- Use and receive letter tiles in the same way as normal Scrabble, and generate scores the same as in normal Scrabble.
- When you play a word, it must be a completely new word that doesn't exist in English (or the language of your choice). To complete the neologism, you must write in secret the definition of that word and then announce to the table a sentence with the word in it, without giving away the definition.
- Everyone else at the table writes in secret a single guess as to the meaning of the word, announced only when everyone has written their guess. Anyone who correctly guesses the meaning of your new word also gets the points for the word. For each other player who correctly guesses the meaning of your new word, you also get those points again.
- If your turn produces more than one word, you must write a definition for each word, and each player can guess each of the new words. Repeat the guess-scoring for each word.
- If you explicitly state the definition in your sentence, you immediately lose the points you earned from the word.
Try it out sometime. Let me know how it goes, or if you come up with any other variations to the rules.
2 comments:
I haven't had a chance to try it, but I'm impressed by the intent. Games that use creativity are awesome. I haven't had a chance to test it, but I am suspecious of a few things:
A) one of the biggest problems with Scrabble is that it takes too long. Bananagrams solved that by making the turns simultaneous, Words with friends splits a game up over weeks. Neo-scrabble adds a lot more time to play. Even things like "quickly looking up words in the dictionary" is ambitious. Having players play balderdash between rounds of scrabble is daunting.
B) Scrabble scoring won't work here. Scrabble relies on real words to determine what's a legal move. Without those restrictions, players will just play 7 letter words trying to match as many letters adjacent as possible and hitting as many bonuses as possible. Then you'll need to figure out if those adjacent words are real or how they score. I really suspect that a Scrabble board isn't a good fit.
C) The Sentence. Your clue seems to be really ambiguous. I mean, I definitely want one person to get it, but the more people that get it the worse off my gain is. This is the point I'm really going to need to test the most, because I'm not sure how specific or non specific these want to be.
Using those ideas, I threw together this: bit.ly/FunLW
I'm really excited for NaGaDeMon, and I enjoyed reading about your game. Once I get some play testing done with some various versions, I'll let you know what I find out.
@wobbles
These are some really thoughtful comments. Thanks!
The downtime problem is always a problem in turn-based games. I thought that by involving the other players in a guessing game would reduce the downtime. The length of time in the game could also be reduced by setting a clock. Perhaps play only for an hour, or ninety minutes. Also, in Scrabble today, people check the approved dictionary anyway.
When I thought about the scoring, I realised that the set of undefined words was much bigger than the set of defined words, and I expect someone would play ZQJFCFXC on some bonus squares.

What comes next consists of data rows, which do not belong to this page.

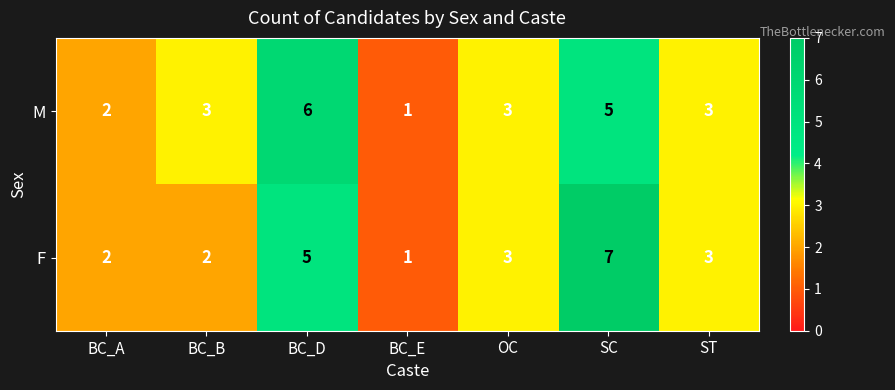

How many values in the M series are below 3?

2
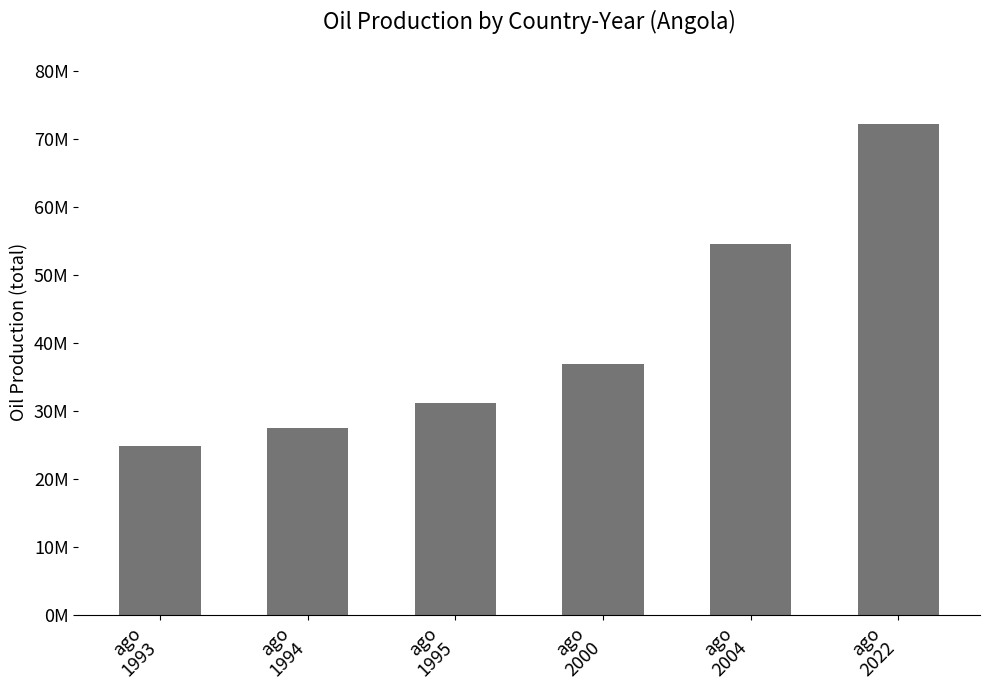

Are the bars horizontal?

No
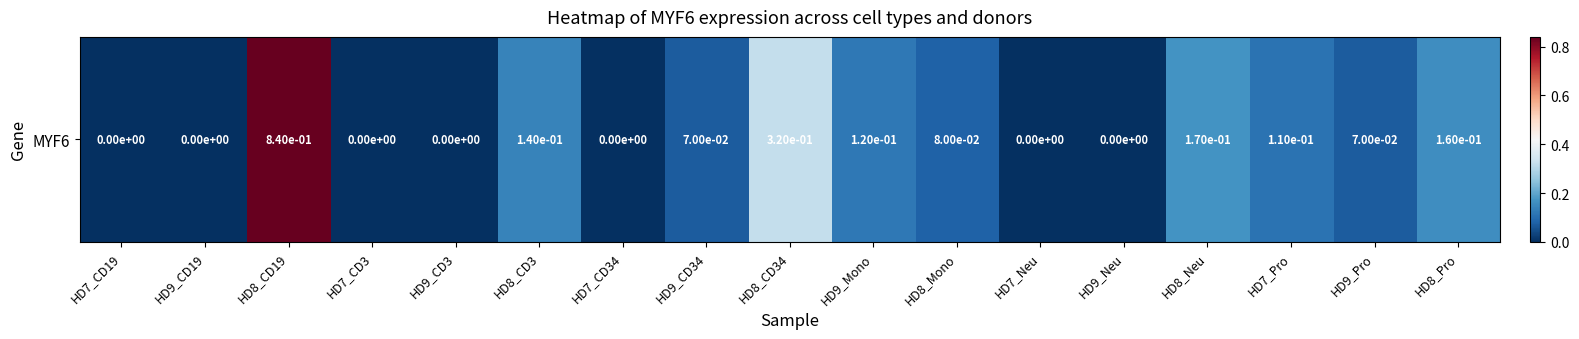

Which category has the highest value across all series?

HD8_CD19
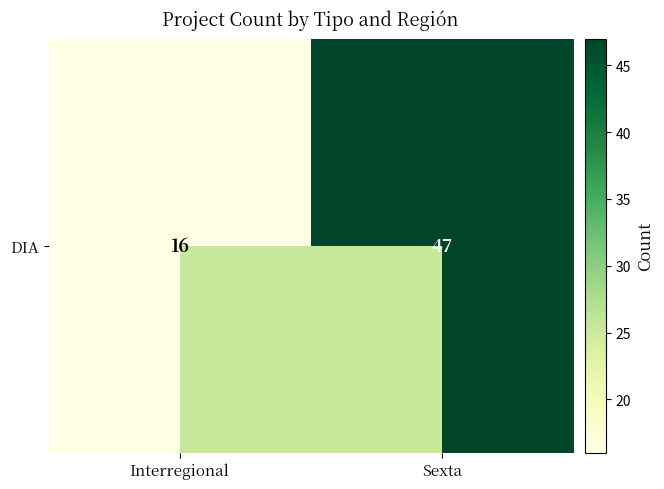

Reading left to right, extract all data points from this chart.

Interregional=16	Sexta=47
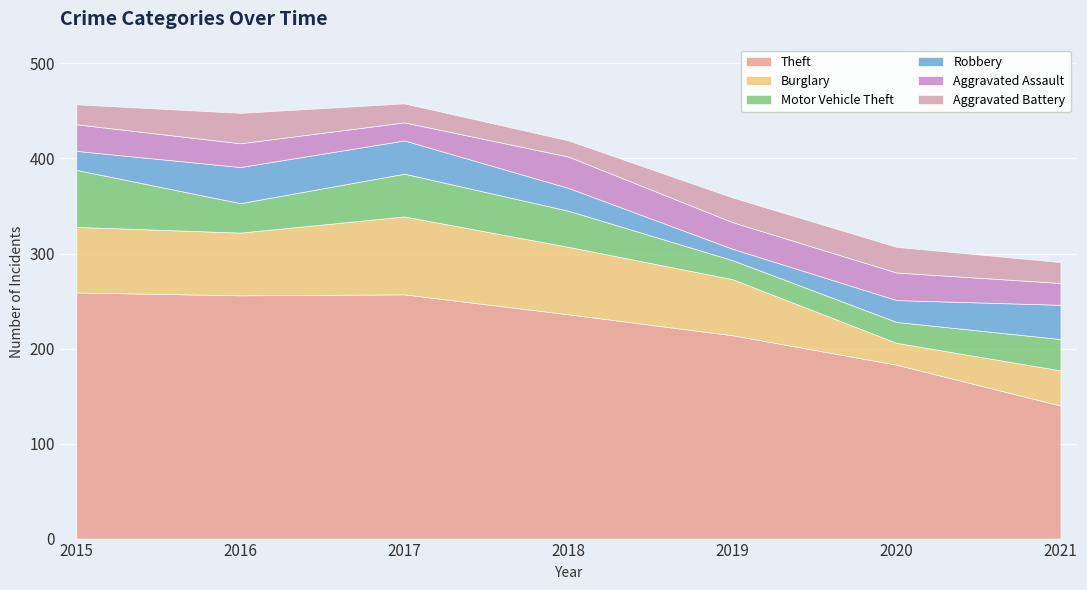

Which category has the lowest value across all series?

2019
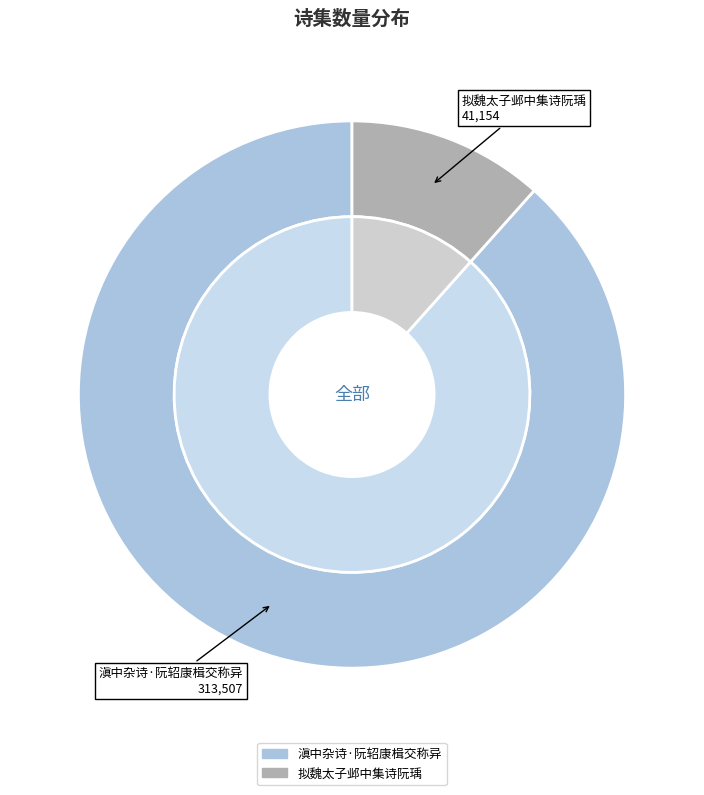

Rank the categories by value from lowest to highest.

拟魏太子邺中集诗阮瑀, 滇中杂诗·阮轺康楫交称异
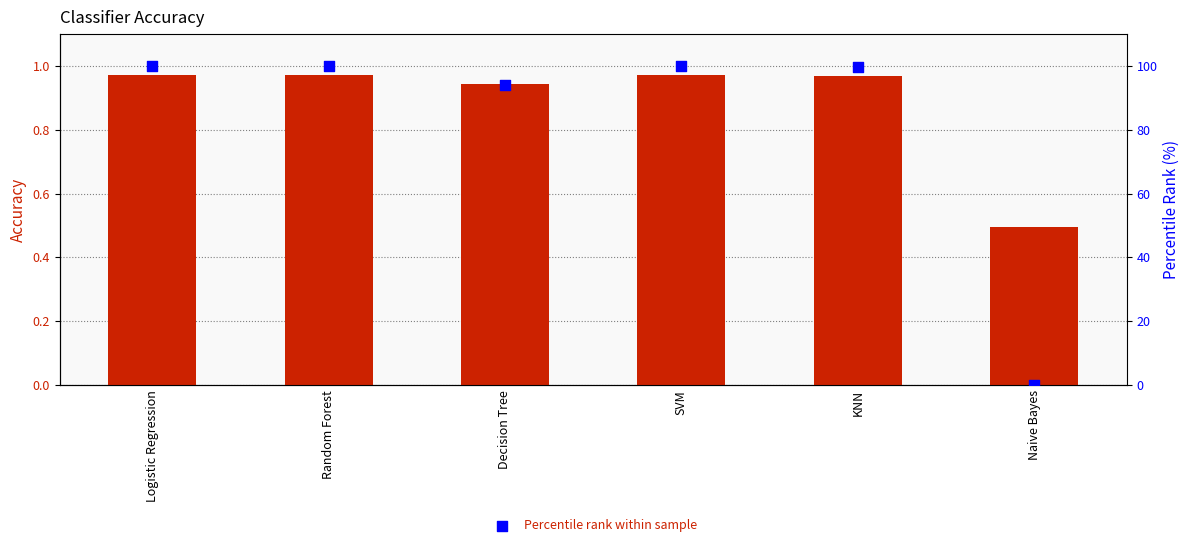

Is the value of Percentile rank within sample at Logistic Regression greater than the value of Accuracy at SVM?

Yes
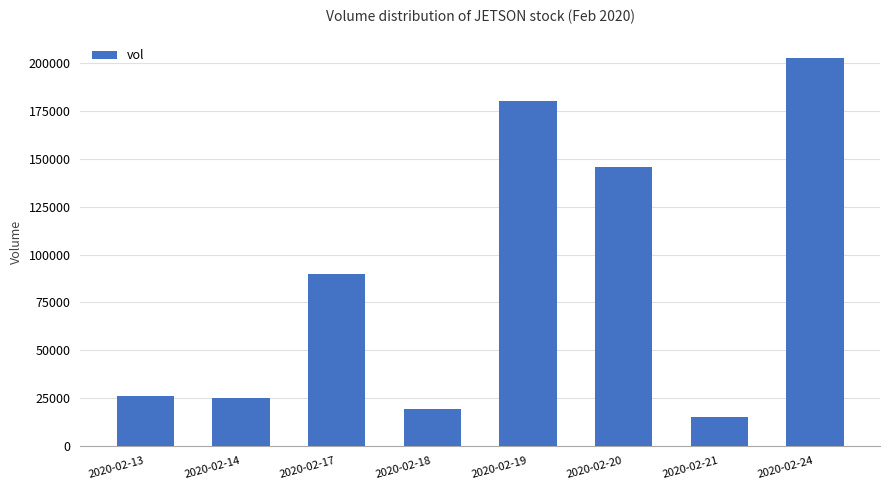

What is the value of the 4th bar from the left?

19000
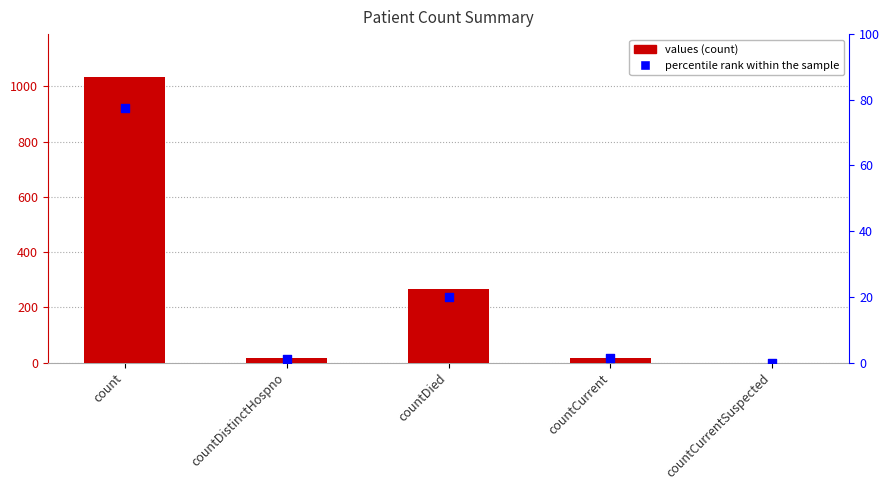

What are all the series names shown in the legend?

values, percentile rank within the sample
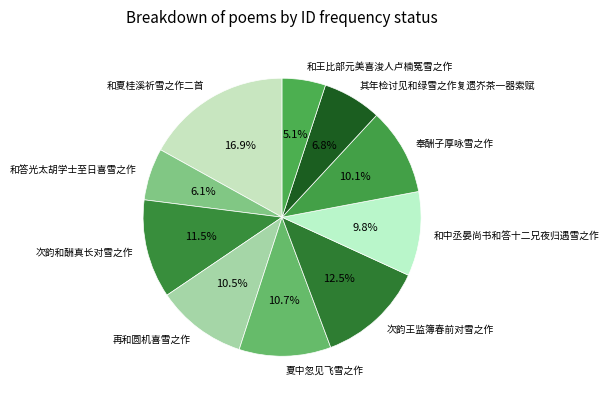

What percentage is the 和王比部元美喜浚人卢楠冤雪之作 slice, to the nearest percent?

5%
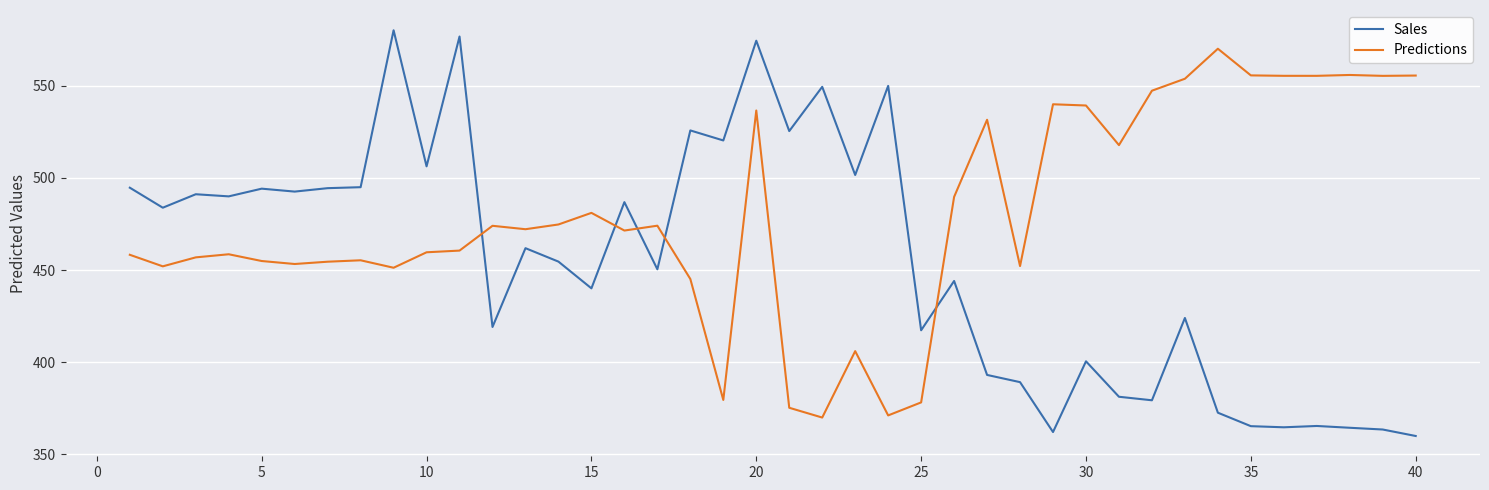

How many lines are shown in the chart?

2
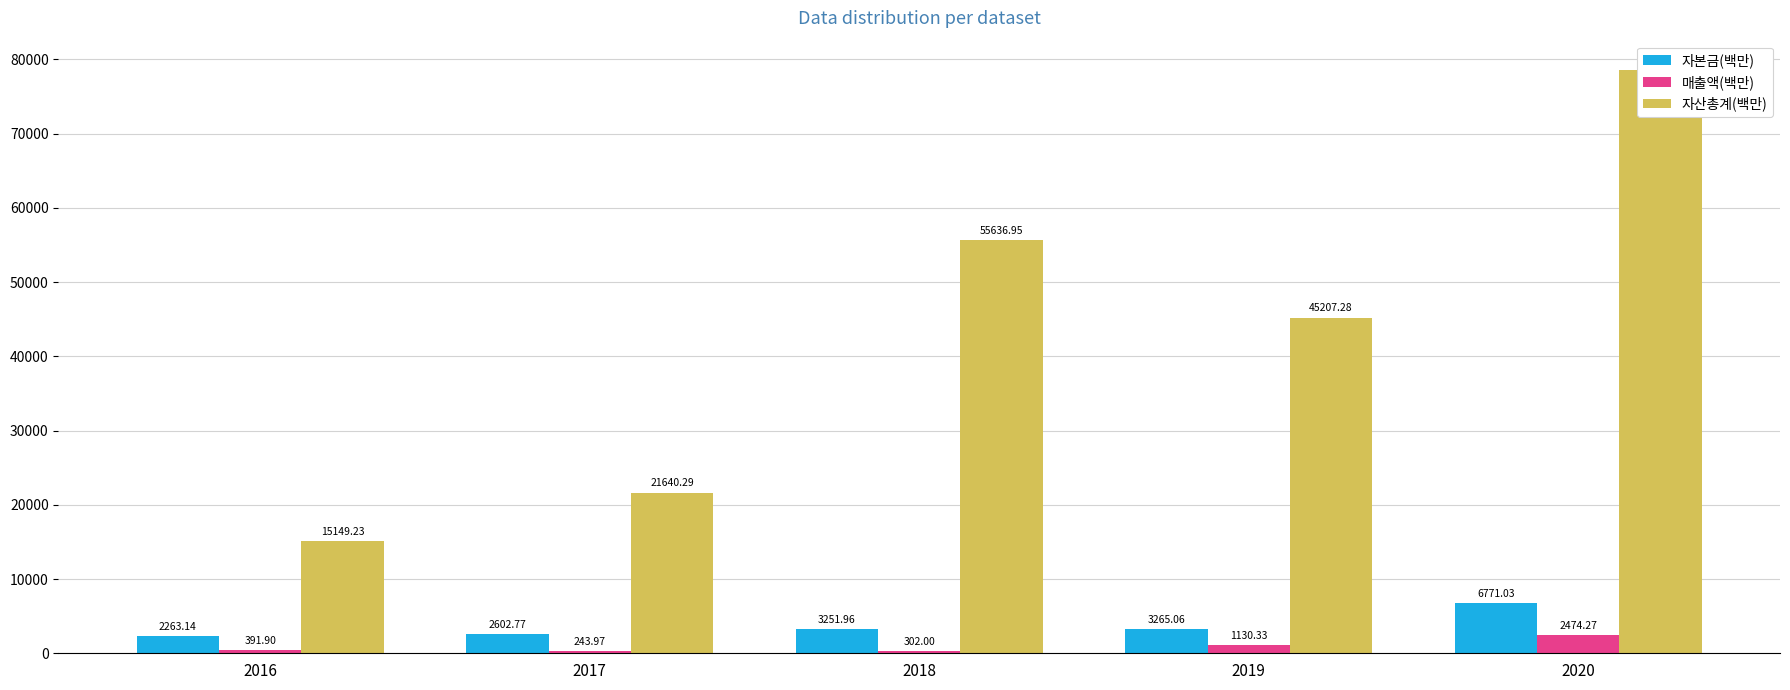

List the labels in order of 매출액(백만) value, smallest first.

2017, 2018, 2016, 2019, 2020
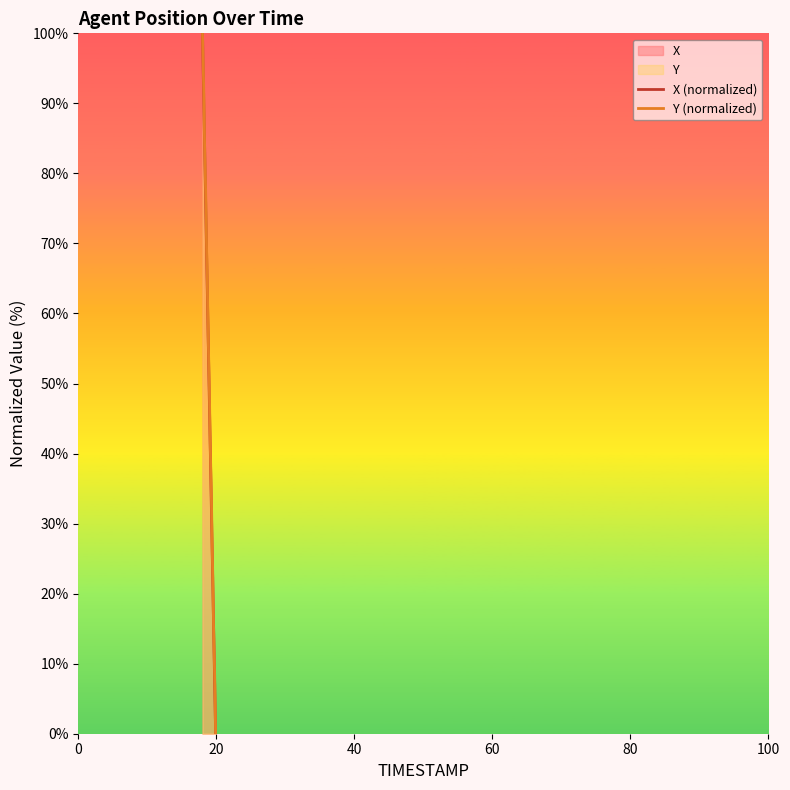

What is the maximum value shown in the chart?

100.0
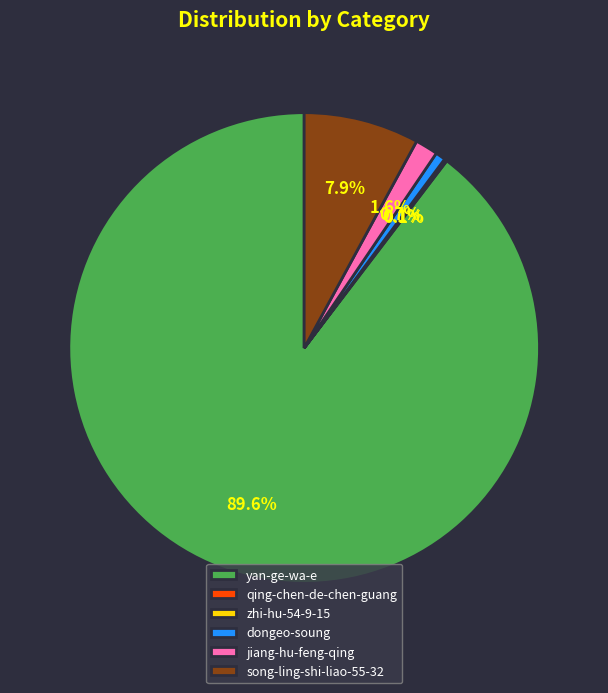

Is there a majority slice in this chart?

Yes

I suppose that part of the hidden sense of the game is genuinely neologising. That is, it'll be easier to convey meaning if the new word seems or sounds like a derivative from latin or greek or some other actual word.
My example isn't the best, for sure. That, I imagine, is part of the challenge of the game.
Thanks again for your comments. They made me think more about the game. And I like where you took the game for Fun Letter Word. Very cool.